Walters raised his hand and jabbed the air with his finger.
“And I’m already sick of dealing through super-PACs and the greedy bastards who run them, and I’m tired of doing the idiotic non-coordination dance. I want to own these politicians outright and I want them to know I own them. I want to be the company store. I want them sucking on our tit so long and so hard they forget there’s any other one.”
Chapter 73
This is Norbett.”
“What’s up?” Gage glanced at his watch as he pressed his cell phone to his ear. It was near midnight in the C
aymans. He hoped he was about to get something useful in exchange for the ten thousand dollars he’d wired to Norbett.
“Pegasus Insurance stopped issuing policies four years ago,” Norbett said.
Gage sat leaned forward over his desk. “That can’t be right.”
“It is.”
“Maybe they just moved.”
“Nope. I checked. I spent a little of your money on calls to the places they could’ve gone: Barbados, Gibraltar, Guernsey, Isle of Man, and Luxembourg. Zip times five.
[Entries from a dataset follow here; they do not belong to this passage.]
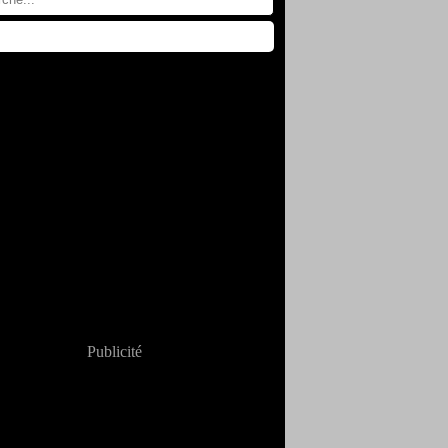
Publicité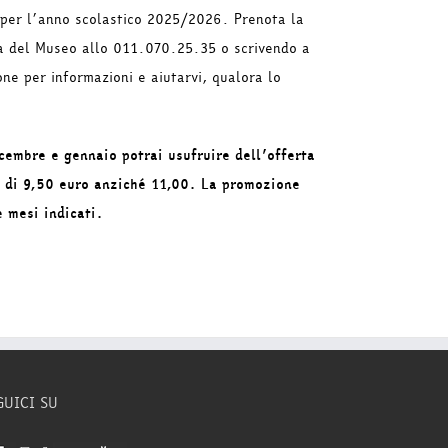
a per l’anno scolastico 2025/2026. Prenota la
ia del Museo allo 011.070.25.35 o scrivendo a
e per informazioni e aiutarvi, qualora lo
icembre e gennaio potrai usufruire dell’offerta
to di 9,50 euro anziché 11,00. La promozione
ue mesi
indicati.
GUICI SU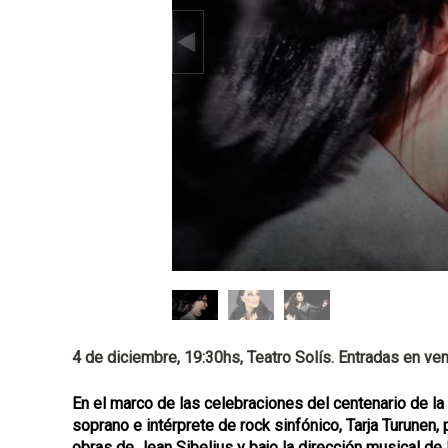
p
a
l
4 de diciembre, 19:30hs, Teatro Solís. Entradas en vent
En el marco de las celebraciones del centenario de la
soprano e intérprete de rock sinfónico, Tarja Turunen,
obras de Jean Sibelius y bajo la dirección musical de 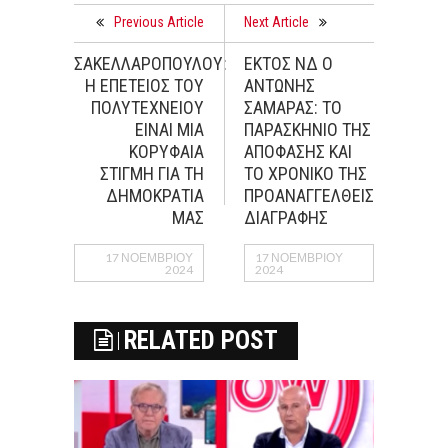
Previous Article
Next Article
ΣΑΚΕΛΛΑΡΟΠΟΥΛΟΥ:
ΕΚΤΟΣ ΝΔ Ο
Η ΕΠΕΤΕΙΟΣ ΤΟΥ
ΑΝΤΩΝΗΣ
ΠΟΛΥΤΕΧΝΕΙΟΥ
ΣΑΜΑΡΑΣ: ΤΟ
ΕΙΝΑΙ ΜΙΑ
ΠΑΡΑΣΚΗΝΙΟ ΤΗΣ
ΚΟΡΥΦΑΙΑ
ΑΠΟΦΑΣΗΣ ΚΑΙ
ΣΤΙΓΜΗ ΓΙΑ ΤΗ
ΤΟ ΧΡΟΝΙΚΟ ΤΗΣ
ΔΗΜΟΚΡΑΤΙΑ
ΠΡΟΑΝΑΓΓΕΛΘΕΙΣΑΣ
ΜΑΣ
ΔΙΑΓΡΑΦΗΣ
17 ΝΟΕΜΒΡΊΟΥ
17 ΝΟΕΜΒΡΊΟΥ
2024
2024
RELATED POST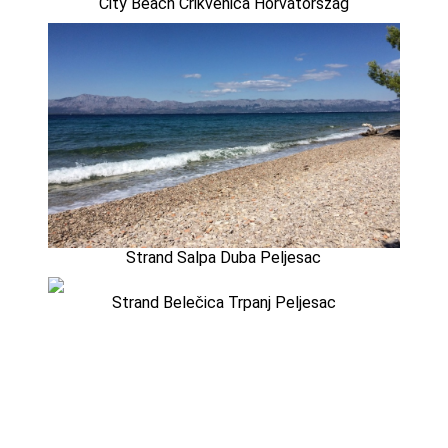
City Beach Crikvenica Horvátország
Strand Salpa Duba Peljesac
Strand Belečica Trpanj Peljesac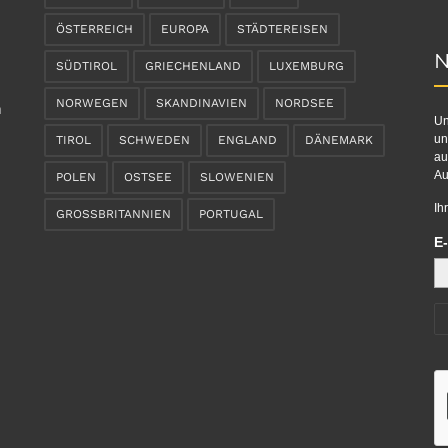
ÖSTERREICH
EUROPA
STÄDTEREISEN
N
SÜDTIROL
GRIECHENLAND
LUXEMBURG
NORWEGEN
SKANDINAVIEN
NORDSEE
n
Un
un
TIROL
SCHWEDEN
ENGLAND
DÄNEMARK
au
Au
POLEN
OSTSEE
SLOWENIEN
Ih
GROSSBRITANNIEN
PORTUGAL
E-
If you’re going to run an insurance scam, those are the places you go to.”
“No companies named Pegasus at all?”
“Every constellation is represented in every jurisdiction, but not a single Pegasus is registered to sell insurance—hold on.”
Gage heard a door close in the background.
“Where are you?”
“Home. I don’t want my wife to overhear this part. She may misunderstand.”
“Misunderstand what?”
“I intercepted Quinton’s secretary when she was leaving work yesterday. We had a little fling years ago when I was doing the accounting for the companies Quinton’s firm set up.” Norbett laughed. “It was a hell of a lot more than a fling. I was head over heels for that gal. She broke it off because of her kids. She felt a little guilty. I knew I’d have to break up with her anyway. She likes her martinis too much.”